Some things on ZFS's per-pool performance statistics
Somewhat to my surprise, I recently found out that ZFS has had basic
per-pool activity and performance statistics for a while (they're
old enough that they're in our version of OmniOS, which is not
exactly current these days). On sufficiently modern versions of ZFS
(currently only the development version of ZFS on Linux), you can even get a small subset of these
per-pool stats for each separate dataset, which may be useful for
tracking activity. To be clear, these are not the stats that are
made visible through 'zpool iostat
'; these are a separate set of
stats that are visible through (k)stats, and which can be picked
up and tracked by at least some performance metrics systems on some
platforms.
(Specifically, I know that Prometheus's host agent can collect them from
ZFS on Linux. In theory you could add
collecting them on OmniOS to the agent, perhaps using my Go kstat
package, but someone would
have to go to that programming work and I don't know if the Prometheus
people would accept it. I haven't looked at other metrics host
agents to see if they can collect this information on OmniOS or
other Illumos systems. I suspect that no host agent can collect the
more detailed 'zpool iostat
' statistics because as far as I know
there's no documented API to obtain them programatically.)
The best description of the available stats is in the kstat(3kstat) manpage, in the description of 'I/O Statistics' (for ZFS on Linux, you want to see here). Most of the stats are relatively obvious, but there's two important things to note for them. First, as far as I know (and can tell), these are for direct IO to disk, not for user level IO. This shows up in particular for writes if you have any level of vdev redundancy. Since we use mirrors, the amount written is basically twice the user level write rate; if a user process is writing at 100 MB/sec, we see 200 MB/sec of writes. This is honest but a little bit confusing for keeping track of user activity.
The second is that the rtime
, wtime
, rlentime
, and wlentime
stats are not distinguishing between read and write IO, but between
'run' and 'wait' IO. This is best explained in a comment from the
Illumos kstat manpage:
A large number of I/O subsystems have at least two basic "lists" of transactions they manage: one for transactions that have been accepted for processing but for which processing has yet to begin, and one for transactions which are actively being processed (but not done). For this reason, two cumulative time statistics are defined here: pre-service (wait) time, and service (run) time.

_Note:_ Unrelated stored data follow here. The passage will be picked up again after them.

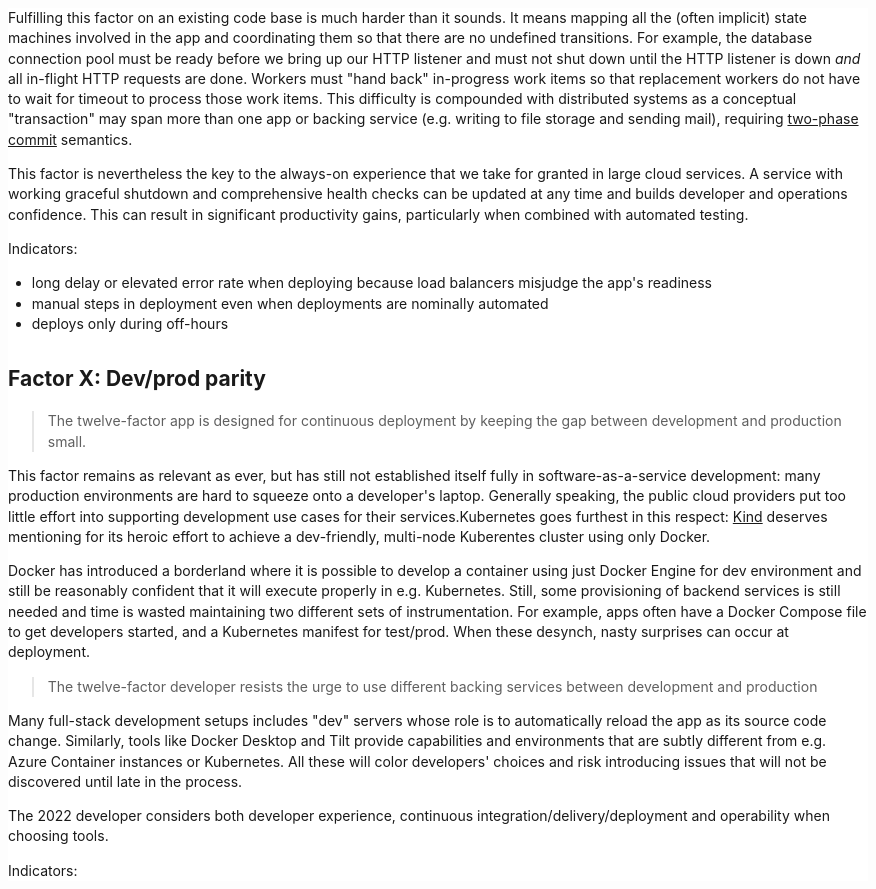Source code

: Fulfilling this factor on an existing code base is much harder than it sounds. It means mapping all the (often implicit) state machines involved in the app and coordinating them so that there are no undefined transitions. For example, the database connection pool must be ready before we bring up our HTTP listener and must not shut down until the HTTP listener is down _and_ all in-flight HTTP requests are done. Workers must "hand back" in-progress work items so that replacement workers do not have to wait for timeout to process those work items. This difficulty is compounded with distributed systems as a conceptual "transaction" may span more than one app or backing service (e.g. writing to file storage and sending mail), requiring [two-phase commit](https://en.wikipedia.org/wiki/Two-phase_commit_protocol) semantics.

This factor is nevertheless the key to the always-on experience that we take for granted in large cloud services. A service with working graceful shutdown and comprehensive health checks can be updated at any time and builds developer and operations confidence. This can result in significant productivity gains, particularly when combined with automated testing.

Indicators:

- long delay or elevated error rate when deploying because load balancers misjudge the app's readiness
- manual steps in deployment even when deployments are nominally automated
- deploys only during off-hours

## Factor X: Dev/prod parity

> The twelve-factor app is designed for continuous deployment by keeping the gap between development and production small.

This factor remains as relevant as ever, but has still not established itself fully in software-as-a-service development: many production environments are hard to squeeze onto a developer's laptop. Generally speaking, the public cloud providers put too little effort into supporting development use cases for their services.Kubernetes goes furthest in this respect: [Kind](https://kind.sigs.k8s.io/) deserves mentioning for its heroic effort to achieve a dev-friendly, multi-node Kuberentes cluster using only Docker.

Docker has introduced a borderland where it is possible to develop a container using just Docker Engine for dev environment and still be reasonably confident that it will execute properly in e.g. Kubernetes. Still, some provisioning of backend services is still needed and time is wasted maintaining two different sets of instrumentation. For example, apps often have a Docker Compose file to get developers started, and a Kubernetes manifest for test/prod. When these desynch, nasty surprises can occur at deployment.

> The twelve-factor developer resists the urge to use different backing services between development and production

Many full-stack development setups includes "dev" servers whose role is to automatically reload the app as its source code change. Similarly, tools like Docker Desktop and Tilt provide capabilities and environments that are subtly different from e.g. Azure Container instances or Kubernetes. All these will color developers' choices and risk introducing issues that will not be discovered until late in the process.

The 2022 developer considers both developer experience, continuous integration/delivery/deployment and operability when choosing tools.

Indicators:
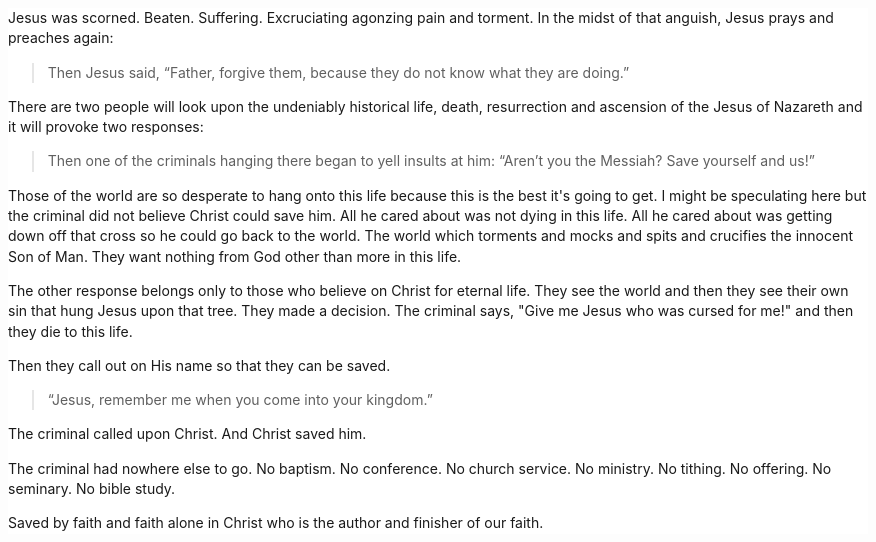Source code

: Jesus was scorned. Beaten. Suffering. Excruciating agonzing pain and torment. In the midst of that anguish, Jesus prays and preaches again:

>Then Jesus said, “Father, forgive them, because they do not know what they are doing.” 

There are two people will look upon the undeniably historical life, death, resurrection and ascension of the Jesus of Nazareth and it will provoke two responses:

>Then one of the criminals hanging there began to yell insults at him: “Aren’t you the Messiah? Save yourself and us!” 

Those of the world are so desperate to hang onto this life because this is the best it's going to get. I might be speculating here but the criminal did not believe Christ could save him. All he cared about was not dying in this life. All he cared about was getting down off that cross so he could go back to the world. The world which torments and mocks and spits and crucifies the innocent Son of Man. They want nothing from God other than more in this life.

The other response belongs only to those who believe on Christ for eternal life. They see the world and then they see their own sin that hung Jesus upon that tree. They made a decision. The criminal says, "Give me Jesus who was cursed for me!" and then they die to this life.

Then they call out on His name so that they can be saved. 

>“Jesus, remember me when you come into your kingdom.” 

The criminal called upon Christ. And Christ saved him.

The criminal had nowhere else to go. No baptism. No conference. No church service. No ministry. No tithing. No offering. No seminary. No bible study. 

Saved by faith and faith alone in Christ who is the author and finisher of our faith.
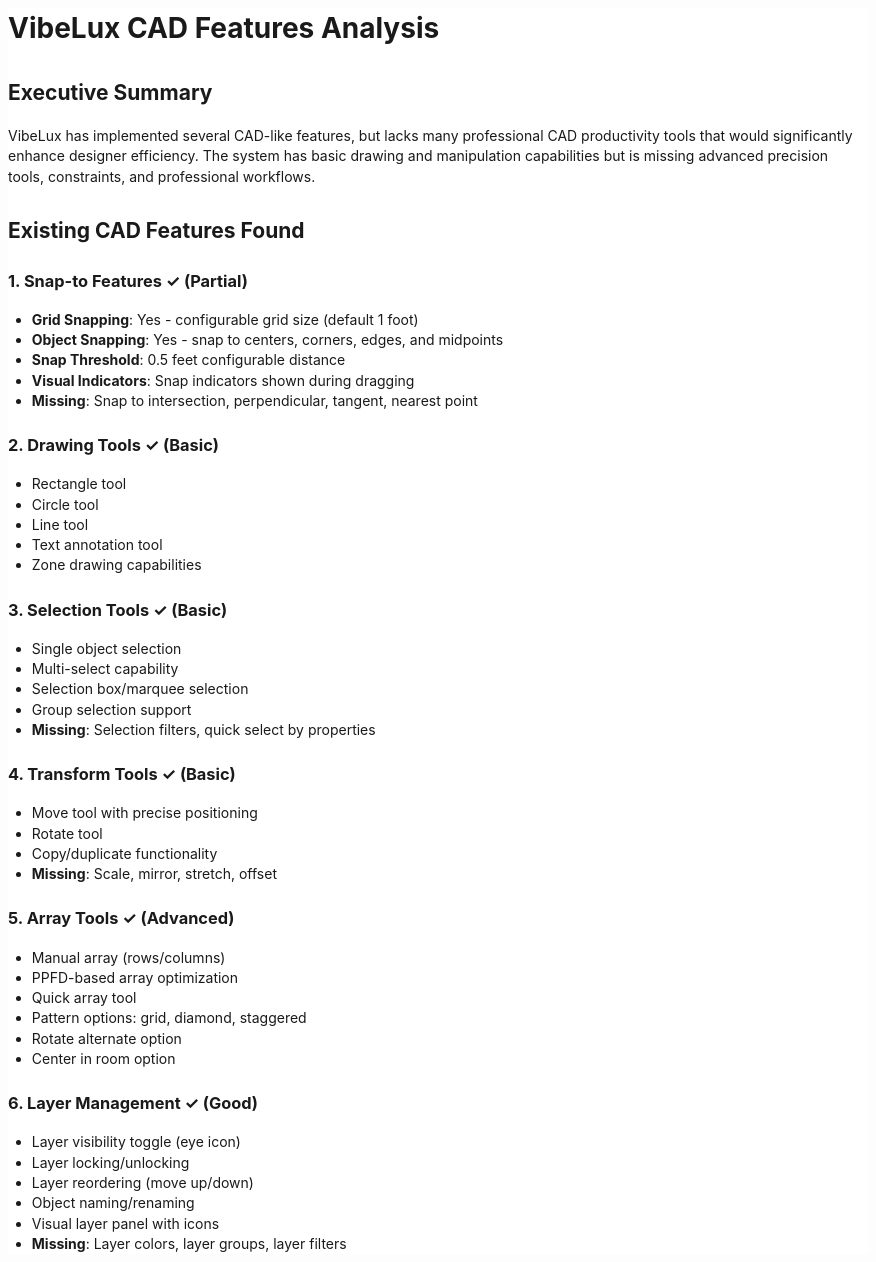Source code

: # VibeLux CAD Features Analysis

## Executive Summary
VibeLux has implemented several CAD-like features, but lacks many professional CAD productivity tools that would significantly enhance designer efficiency. The system has basic drawing and manipulation capabilities but is missing advanced precision tools, constraints, and professional workflows.

## Existing CAD Features Found

### 1. Snap-to Features ✓ (Partial)
- **Grid Snapping**: Yes - configurable grid size (default 1 foot)
- **Object Snapping**: Yes - snap to centers, corners, edges, and midpoints
- **Snap Threshold**: 0.5 feet configurable distance
- **Visual Indicators**: Snap indicators shown during dragging
- **Missing**: Snap to intersection, perpendicular, tangent, nearest point

### 2. Drawing Tools ✓ (Basic)
- Rectangle tool
- Circle tool  
- Line tool
- Text annotation tool
- Zone drawing capabilities

### 3. Selection Tools ✓ (Basic)
- Single object selection
- Multi-select capability
- Selection box/marquee selection
- Group selection support
- **Missing**: Selection filters, quick select by properties

### 4. Transform Tools ✓ (Basic)
- Move tool with precise positioning
- Rotate tool
- Copy/duplicate functionality
- **Missing**: Scale, mirror, stretch, offset

### 5. Array Tools ✓ (Advanced)
- Manual array (rows/columns)
- PPFD-based array optimization
- Quick array tool
- Pattern options: grid, diamond, staggered
- Rotate alternate option
- Center in room option

### 6. Layer Management ✓ (Good)
- Layer visibility toggle (eye icon)
- Layer locking/unlocking
- Layer reordering (move up/down)
- Object naming/renaming
- Visual layer panel with icons
- **Missing**: Layer colors, layer groups, layer filters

I don't know enough about the ZFS IO queue code to be able to tell you if a ZFS IO being in the 'run' state only happens when it's actively submitted to the disk (or other device), or if ZFS has some internal division. The ZFS code does appear to consider IO 'active' at the same point as it makes it 'running', and based on things I've read about the ZIO scheduler I think this is probably at least close to 'it was issued to the device'.
(On Linux, 'issued to the device' really means 'put in the block IO system'. This may or may not result in it being immediately issued to the device, depending on various factors, including how much IO you're allowing ZFS to push to the device.)
If you have only moderate activity, it's routine to have little or no 'wait' (w) activity or time, with most of the overall time for request handling being in the 'run' time. You will see 'wait' time (and queue sizes) rise as your ZFS pool IO level rises, but before then you can have an interesting and pretty pattern where your average 'run' time is a couple of milliseconds or higher but your average 'wait' time is in the microseconds.
In terms of Linux disk IO stats, the
*time
stats are the equivalent of the use
stat, and the
*lentime
stats are the equivalent of the aveq
field. There
is no equivalent of the Linux ruse
or wuse
fields, ie no
field that gives you the total time taken by all completed 'wait'
or 'run' IO. I think that there's ways to calculate much of the
same information you can get for Linux disk IO
from what ZFS (k)stats give you, but that's another entry.
For ZFS datasets, you currently get only reads
, writes
,
nread
, and nwritten
. For datasets, the writes appear to be
user-level writes, not low level disk IO writes, so they will track
closely with the amount of data written at the user level (or at
the level of an NFS server). As I write this here in early 2019,
these per-dataset stats aren't in any released version of even ZFS
on Linux, but I expect to see them start showing up in various
places (such as FreeBSD) before too many
years go by.
PS: I regret not knowing that these stats existed some time ago,
because I probably would have hacked together something to look at
them on our OmniOS machines, even though
we never used 'zpool iostat
' very much for troubleshooting for
various reasons. In general, if you have multiple ZFS pools it's
always useful to be able to see what the active things are at the
moment.
|
|